═════ Input for this task

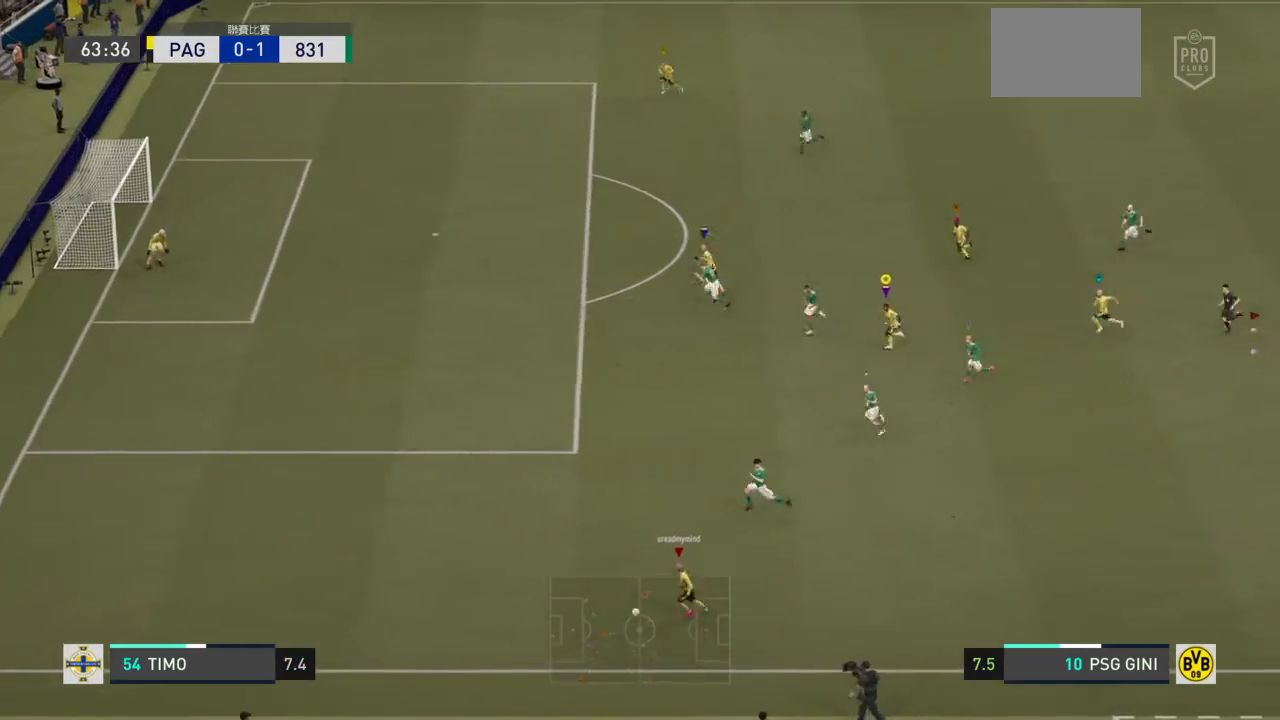
{"buttons": ["R2"], "left_stick": "up-left", "right_stick": "center", "events": []}
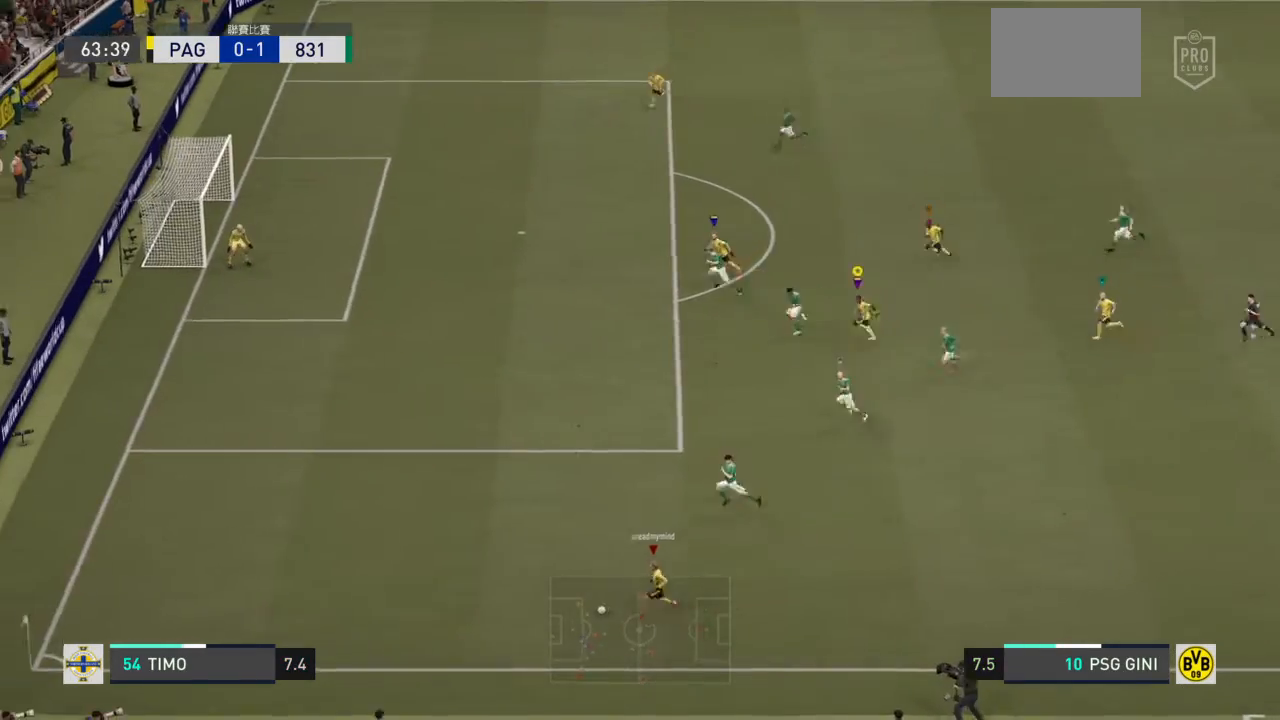
{"buttons": ["R2"], "left_stick": "up-left", "right_stick": "center", "events": []}
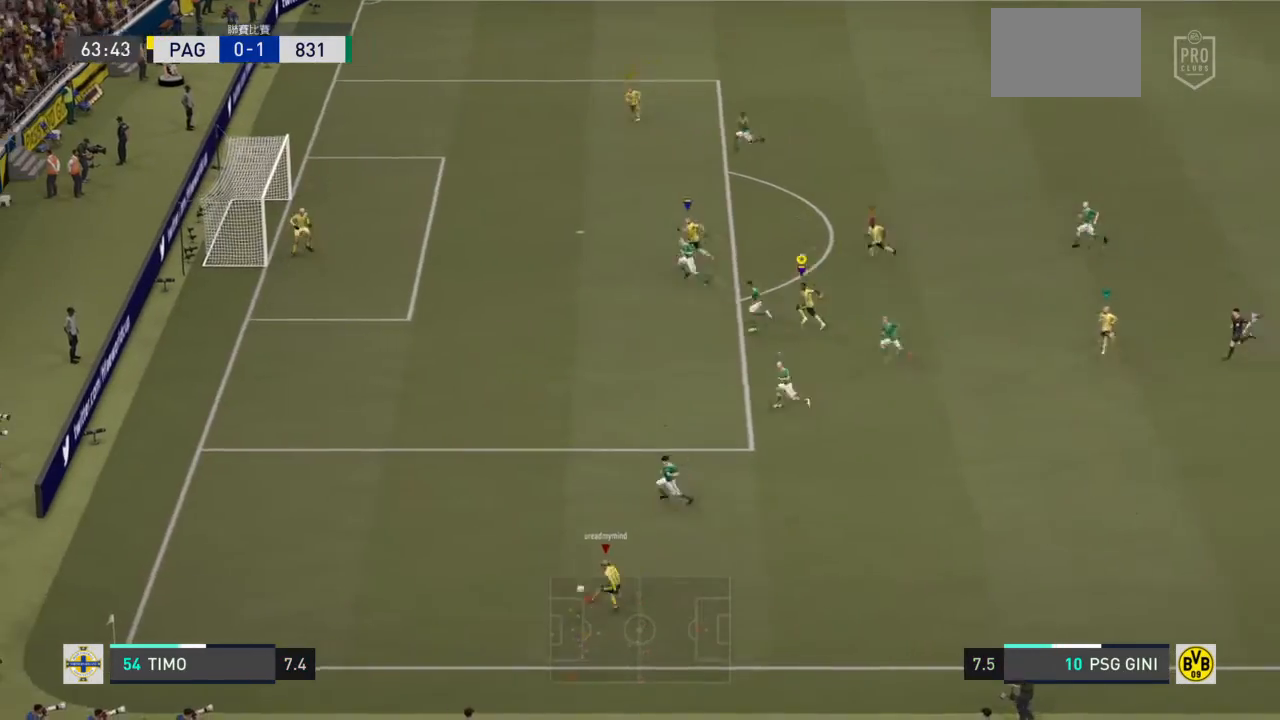
{"buttons": [], "left_stick": "up-left", "right_stick": "center", "events": [[67, "R2", "up"]]}
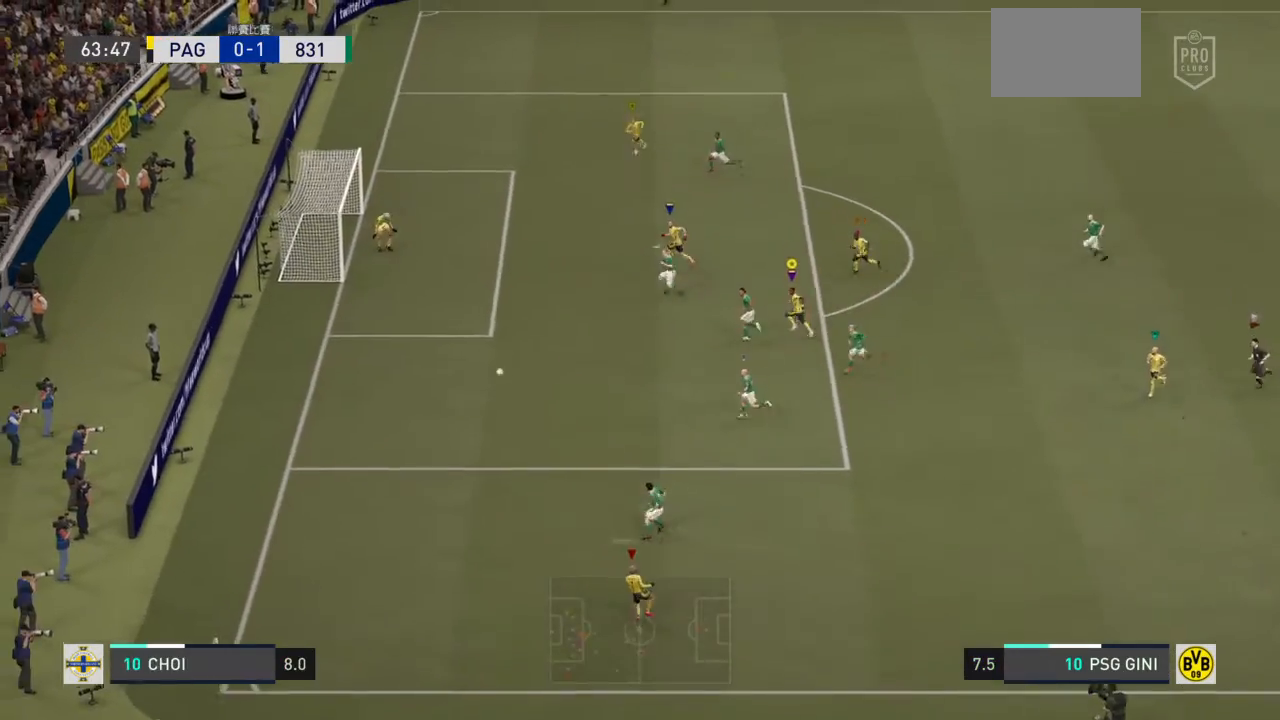
{"buttons": ["L2"], "left_stick": "up", "right_stick": "center", "events": [[233, "left_stick", "up"], [300, "L2", "down"]]}
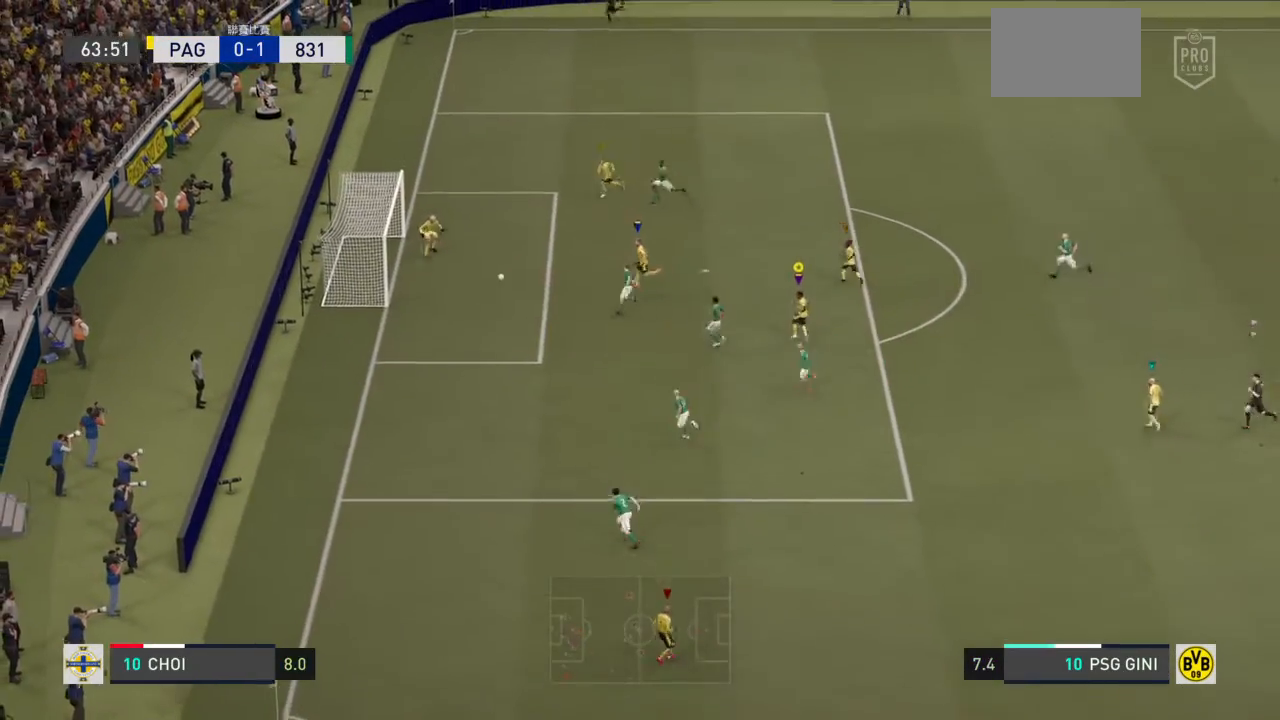
{"buttons": [], "left_stick": "center", "right_stick": "center", "events": [[267, "L2", "up"], [301, "left_stick", "center"], [334, "DPAD_UP", "down"], [467, "DPAD_UP", "up"]]}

══════════

= What the task requires =
Output the data above in full. Skip every picture.

= Finished exercise =
{"buttons": ["R2"], "left_stick": "up-left", "right_stick": "center", "events": []}
{"buttons": ["R2"], "left_stick": "up-left", "right_stick": "center", "events": []}
{"buttons": [], "left_stick": "up-left", "right_stick": "center", "events": [[67, "R2", "up"]]}
{"buttons": ["L2"], "left_stick": "up", "right_stick": "center", "events": [[233, "left_stick", "up"], [300, "L2", "down"]]}
{"buttons": [], "left_stick": "center", "right_stick": "center", "events": [[267, "L2", "up"], [301, "left_stick", "center"], [334, "DPAD_UP", "down"], [467, "DPAD_UP", "up"]]}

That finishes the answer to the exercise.